_What the task requires_:
In the page extract on incident response below, condense the paragraph beginning "A small organisation can treat all incidents the same" into a short bulleted list that keeps its main facts.

_Page extract_:
══════
A clear distinction exists between "alert fired" (detection event) and "incident declared" (response triggered) — not every alert escalates to an incident; an alerting layer with deduplication and correlation sits between detection and response.
Response architecture is optimised for fast, calm resolution: documented roles, escalation paths, automation for routine recovery actions, runbooks for non-routine ones, and clear declaration of when an incident starts and ends.
Mean time to detect (MTTD) and mean time to resolve (MTTR) are tracked separately and trended over time; improving each requires different actions.

Quick test

Pick a recent incident in your organisation. How many minutes elapsed between the underlying problem starting and detection firing (MTTD)? Between detection and the responders engaging (response latency)? Between engagement and resolution (MTTR)? If those are bundled into a single number ("the incident lasted 47 minutes"), the discipline is unable to improve any phase independently — and the bottleneck phase, whichever it is, stays the bottleneck.

Reference

Google SRE Book — Chapter 12: Effective Troubleshooting treats detection and response as architecturally separable concerns; the framework distinguishes monitoring (the detection system) from incident response (the operational discipline) and treats their interfaces (alerting, severity routing) as designed properties rather than emergent ones.

2. Severity classification is a routing primitive — different severities deserve categorically different responses

A small organisation can treat all incidents the same: page everyone, all-hands, fix it. A large organisation cannot — the cost of all-hands response to every minor degradation is unsustainable, and the cost of soft response to a critical outage is worse. Severity classification is the routing primitive that solves this: a documented taxonomy (sev1 through sev5, or critical/high/medium/low) with clear criteria, applied at incident declaration, that determines which response pattern triggers. Sev1 (e.g. full outage, payment system down, data loss in progress) gets immediate page, incident commander appointed, customer-facing status published, executive notified. Sev2 (significant degradation, partial outage, customer-impacting performance) gets paged response within an SLA, internal coordination, customer comms if user-visible. Sev3 (degradation in redundant or non-critical path) gets ticketed for business-hours work. The architectural discipline is to make these criteria explicit, train people to apply them, and trust the classification rather than treating every incident as severity-0 or severity-N depending on who's awake.

Architectural implications

Severity criteria are documented with concrete examples — not just "high impact" but "user-facing service unavailable, OR data loss, OR loss of regulated logging."
The classification produces routing: each severity has a documented response pattern (who pages, what cadence of updates, who is communications lead, what status surfaces are activated).
Severity can be revised mid-incident as scope becomes clear — a sev2 that turns out to be a database corruption escalates; a sev1 that turns out to be a misclassified deploy de-escalates — and the routing adjusts.
Severity is tracked as a metric: counts per severity per period, MTTD/MTTR per severity, escalations from one severity to another, providing operational insight into the system's incident profile.

Quick test

Pick the most recent incident. Was its severity classified at declaration? Was the response pattern documented for that severity? Was the severity revisited as the incident developed? If severity classification was implicit ("it felt important"), the response was running on individual judgment rather than designed routing — and the cost is paid in mismatched response across different incidents and different responders.
══════
_Dataset records_:
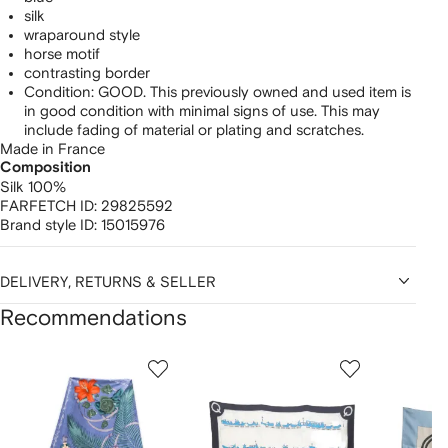
silk
wraparound style
horse motif
contrasting border
Condition: GOOD. This previously owned and used item is
in good condition with minimal signs of use. This may
include fading of material or plating and scratches.
Made in France
Composition
Silk 100%
FARFETCH ID:
29825592
Brand style ID:
15015976
DELIVERY, RETURNS & SELLER
Recommendations
Showing
1
2
3
of
of
of
f
12
12
12
2
tems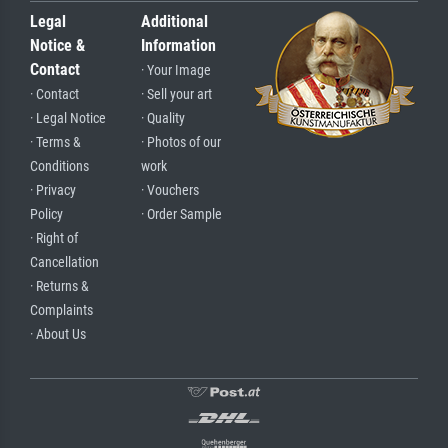
Legal
Additional
Notice &
Information
Contact
· Your Image
· Contact
· Sell your art
· Legal Notice
· Quality
· Terms &
· Photos of our
Conditions
work
· Privacy
· Vouchers
Policy
· Order Sample
· Right of
Cancellation
· Returns &
Complaints
· About Us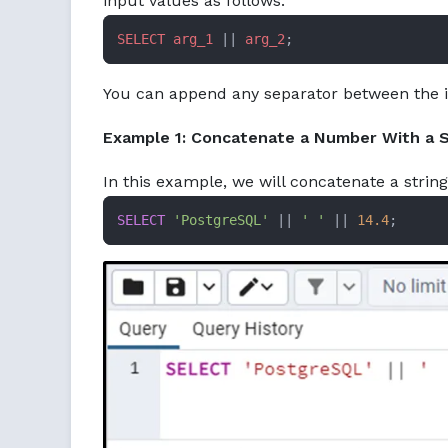
input values as follows:
SELECT
arg_1
 || 
arg_2
;
You can append any separator between the in
Example 1: Concatenate a Number With a S
In this example, we will concatenate a stri
SELECT
'PostgreSQL'
||
' '
||
14.4
;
══════
_Reply_:
- Small organizations can handle every incident the same way, with everyone paged for an all-hands fix. Large organizations cannot: all-hands response to minor issues is unsustainable, and a soft response to a critical outage costs even more.
- Severity classification solves this. It is a documented taxonomy (sev1–sev5, or critical/high/medium/low) with clear criteria, applied when an incident is declared, and it decides which response pattern triggers.
- Sev1 (e.g., full outage, payment system down, data loss in progress): immediate page, an incident commander appointed, customer-facing status published, and executives notified.
- Sev2 (significant degradation, partial outage, customer-impacting performance): paged response within an SLA, internal coordination, and customer communications if the problem is user-visible.
- Sev3 (degradation in a redundant or non-critical path): ticketed for business-hours work.
- The discipline is to make the criteria explicit, train people to apply them, and trust the classification, rather than setting severity by who happens to be awake.